I had to learn to lean on God, completely.
When I finally grasped how I had been forgiven by God, I remember feeling like Paul when the scales dropped from his eyes, my vision changed almost physically. I finally understood that I didn’t have to get cleaned up to come to Christ. I just had to come and he would clean me up.
The next step for me was a book called When War Comes Home: Christ-Centered Healing for Wives of Combat Veterans. God placed this book in my path at just the right time to make dramatic changes in my heart and marriage. I spent the next several months reading a chapter a week and discussing it with a dear friend. We were both struggling with how combat had changed our husbands.
The book is written by combat veterans, wives, and experts from a Christian perspective. It costs about $25, but is a priceless resource. The book deals with everything from grieving the changes any combat veteran might experience to the most severe PSTD, offers insight and biblical solutions, as well as resources for help, counseling and domestic abuse if necessary.
I learned so much about forgiveness and commitment, God’s truths, and our real enemy in this world. Some content might not relate if your spouse isn’t a veteran, but so many raw truths about love being an action, not just emotion make this a trusted marriage manual I could recommend to anyone.
I was able to start understanding what he had seen and how he had lived in a way I hadn’t before. Compassion blossomed in my heart.
I had prayed for God to change my husband, and He did, but His answer was, “you first.” Today, I am tearfully thankful for that.
I remember one evening after a rough day, I was standing over dishes and a mess not of my making. My husband walked in from work and was being kind of a jerk. I felt my frustration start to rise. I was so angry I didn’t even know what to say.

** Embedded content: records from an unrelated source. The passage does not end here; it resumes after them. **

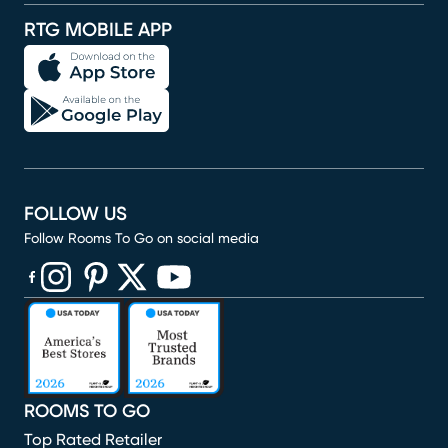
RTG MOBILE APP
FOLLOW US
Follow Rooms To Go on social media
(opens in new window)
(opens in new window)
(opens in new window)
(opens in new window)
(opens in new window)
ROOMS TO GO
Top Rated Retailer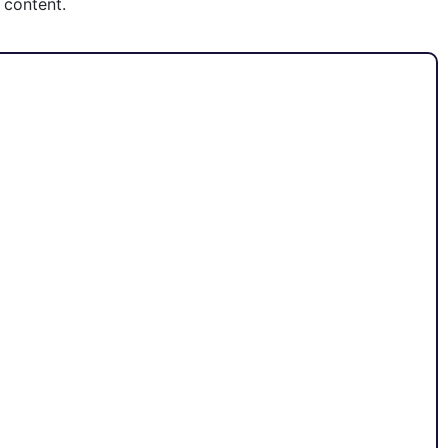
 content.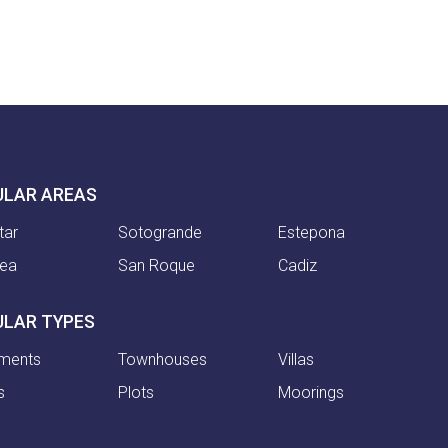
ULAR AREAS
tar
Sotogrande
Estepona
nea
San Roque
Cadiz
ULAR TYPES
ments
Townhouses
Villas
s
Plots
Moorings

My mouth clamped shut and I prayed in my head, “Lord, help me see him the way you do.” Instantly I saw the chains around him dragging him down: war, anger, death, loss, grief, shame. He wasn’t a jerk on purpose; he was too wounded to be anything else.
“Oh, you’re having a hard time just being you today . . .” I said. He froze. His eyes immediately softened and changed. “Yes, I’m having a hard time being me.” “What can I do to help you?” “Give me five minutes to myself.” Done! Easy peasy lemon squeezy as my kiddo likes to say. So simple.
Ditch the expectations
And that was the beginning. I stopped expecting ANYTHING from him beyond going to work and coming home. While that sounds drastic, he couldn’t handle the pressure of my expectations. And I had been counting on him to make me happy when I should have been finding my joy in Christ.

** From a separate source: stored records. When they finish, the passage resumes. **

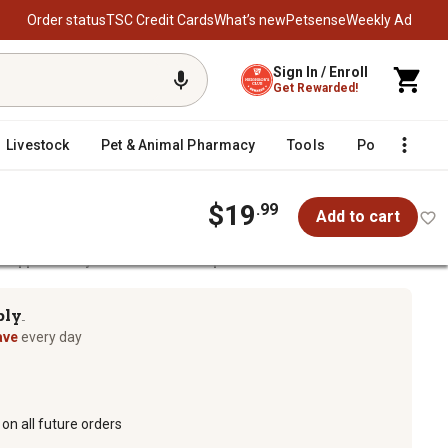
Order status
TSC Credit Cards
What’s new
Petsense
Weekly Ad
Sign In / Enroll
Get Rewarded!
Livestock
Pet & Animal Pharmacy
Tools
Poultry
F
$19
.99
Add to cart
 Stopper Ready-to-Use Animal Repellent Granules
Repellent Granules
ply
TM
ave
every day
on all future orders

I finally realized, he couldn’t fill my longing for true and everlasting love. Human love would always disappoint, but God never would.
Eventually, he began to unfurl in the security of God’s love for him through me and be able to relax again, laugh more, and take back some leadership in our home.

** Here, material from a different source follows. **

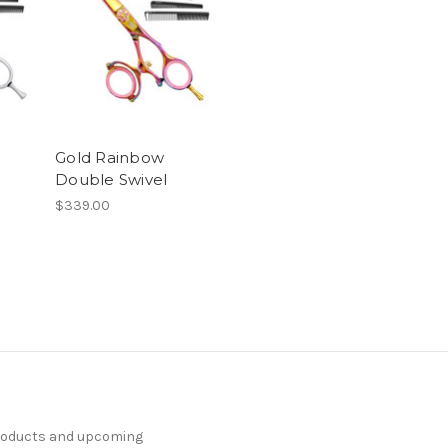
Gold Rainbow
Double Swivel
$339.00
products and upcoming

It’s been a couple of years, and I am still just barely scraping the surface of how war comes home, how what he has seen changes everything for him: the sound of a child crying, watching political debates, going to the movies, driving down the road.
We are just learning to trust and rely on each other again for the most secret places of our hearts. After years of self-reliance, it takes practice to risk being vulnerable with each other again. I had to learn to listen with my heart to a person God loves more than I do. I had to stop taking his anger and emotions so personally.
But God has worked miracles in my heart that are healing both of us and our marriage.